Saturday, May 15, 2004

Rivers & Roads 

Looking out the plane window and down on the Rio Grande winding its way to the Gulf of Mexico, I was amazed to see just how curvy the river is; there were times when it practically doubled back on itself. This struck me as a convoluted and inefficient way to get water to the sea. The loopy path contrasted starkly to the straight roads, which formed grid lines that ran directly to the horizon.
As I observed these two paradigms of movement I realized why the natural form of progress is more like a river than a road. Although roads are the most efficient way to get somewhere, they require a lot of resources and effort, both to build them and to maintain them, whereas rivers develop and are maintained naturally.

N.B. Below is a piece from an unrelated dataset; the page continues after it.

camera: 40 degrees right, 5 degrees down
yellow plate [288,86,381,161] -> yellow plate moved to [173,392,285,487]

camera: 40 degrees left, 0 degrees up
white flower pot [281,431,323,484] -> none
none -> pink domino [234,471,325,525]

Not only are rivers self-creating and self-sustaining, they readily adjust to their environment. No water? No problem. The riverbed dries up, but its channel is ready for the next inundation. When a river hits resistance in its path, it finds an alternate route. This makes the water flow in a less than straight line, but that is insignificant compared to accomplishing its principal mission: arriving at its destination. And even though the river finds an alternative route, it also deals with the impediment, slowly, patiently, wearing it away.

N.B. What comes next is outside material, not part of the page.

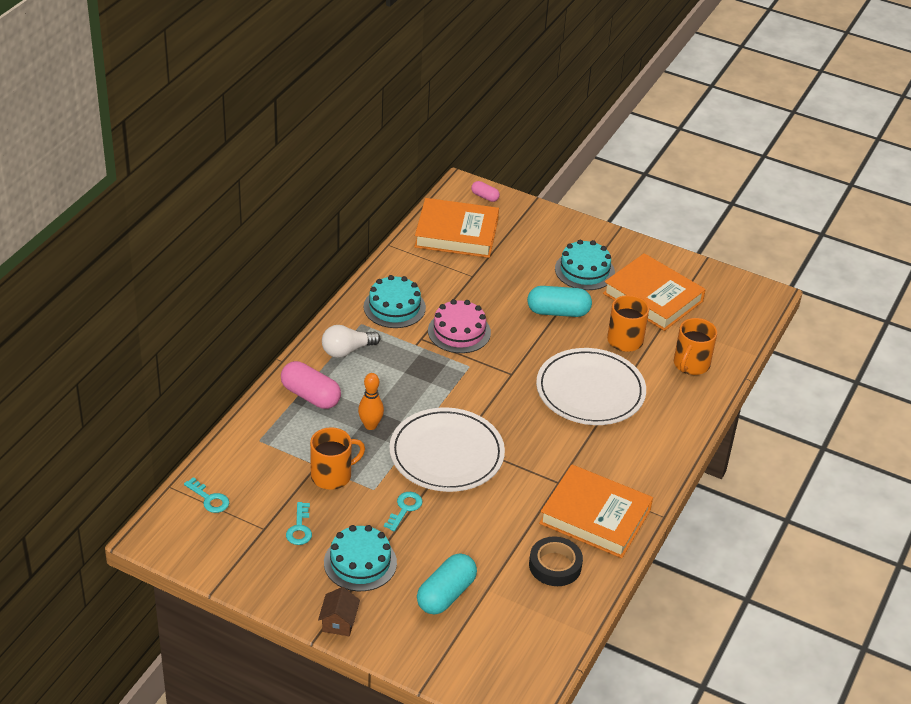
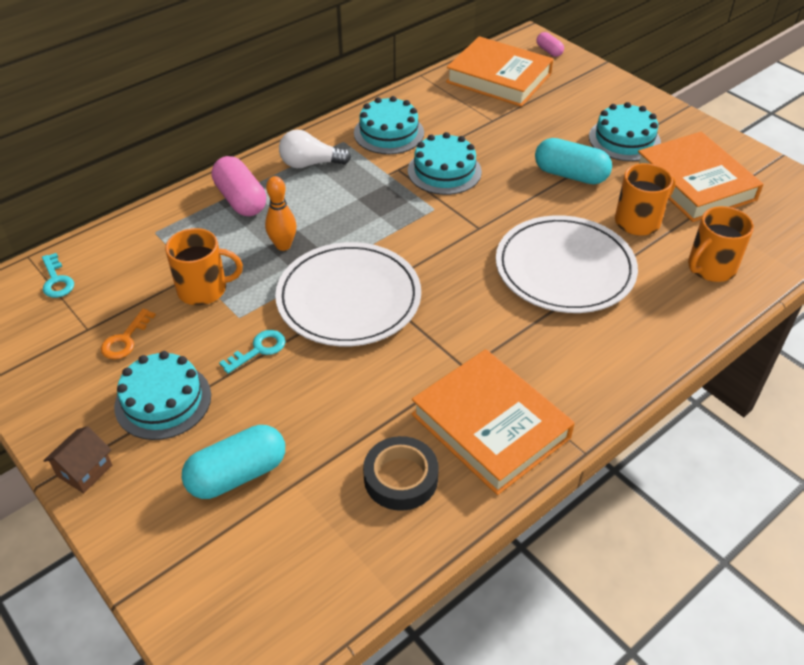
camera: 25 degrees right, 5 degrees up
turquoise key [286,502,312,545] -> orange key [101,309,156,360]
pink cake [428,299,491,353] -> turquoise cake [408,132,482,195]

Roads are born of our economy and efficiency. That is not a criticism; I like roads, especially good, straight, smooth ones. Here in Mexico we frequently pay good money so we can travel a straight road instead of a loopy one with potholes and speed bumps to boot. (The toll between Mexico City and Toluca is now up to eight dollars for a 15 minutes stretch.) But as I have reflected on this since that flight last October, I have realized that roads help mollify our limitations. We have limited time on this earth; we have limited energy and limited resources so we (especially we, Americans) want to do things as efficiently as possible.

Rivers, on the other hand, emanate from another economy all together different; a system defined by receiving and being faithful with what is given. It seems to me that rivers illustrate God’s economy, one unconcerned with our limitations or sense urgency but defined by His sufficiency and ability to accomplish His purposes.

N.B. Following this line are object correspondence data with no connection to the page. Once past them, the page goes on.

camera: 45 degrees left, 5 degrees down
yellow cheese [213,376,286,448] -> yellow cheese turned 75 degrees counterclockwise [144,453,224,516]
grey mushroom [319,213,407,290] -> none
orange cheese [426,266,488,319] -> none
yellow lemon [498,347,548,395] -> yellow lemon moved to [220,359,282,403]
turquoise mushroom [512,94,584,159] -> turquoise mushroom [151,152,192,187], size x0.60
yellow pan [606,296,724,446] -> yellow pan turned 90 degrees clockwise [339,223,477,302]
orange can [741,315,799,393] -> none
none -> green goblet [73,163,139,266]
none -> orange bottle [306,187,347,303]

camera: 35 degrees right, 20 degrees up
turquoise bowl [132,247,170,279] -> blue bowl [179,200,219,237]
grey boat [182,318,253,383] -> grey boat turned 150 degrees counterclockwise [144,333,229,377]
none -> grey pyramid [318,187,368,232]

When I am frustrated by obstacles in my path or by how slowly my projects feel like they are advancing, I remind myself that the shape of the work God is doing in and through me is that of a river. He will accomplish His purposes, although the path might look inefficient and loopy to me.

This image has really stuck with me and has been a great reminder to wait on God and rest in His timing. I hope it can do the same for you.

[Just in case you're wondering I didn't take that picture and that's not the Rio Grande. Its from the great site Webshots and the river is the Gunnison in Colorado.]

What a fresh and helpful perspective! Thanx for sharing it!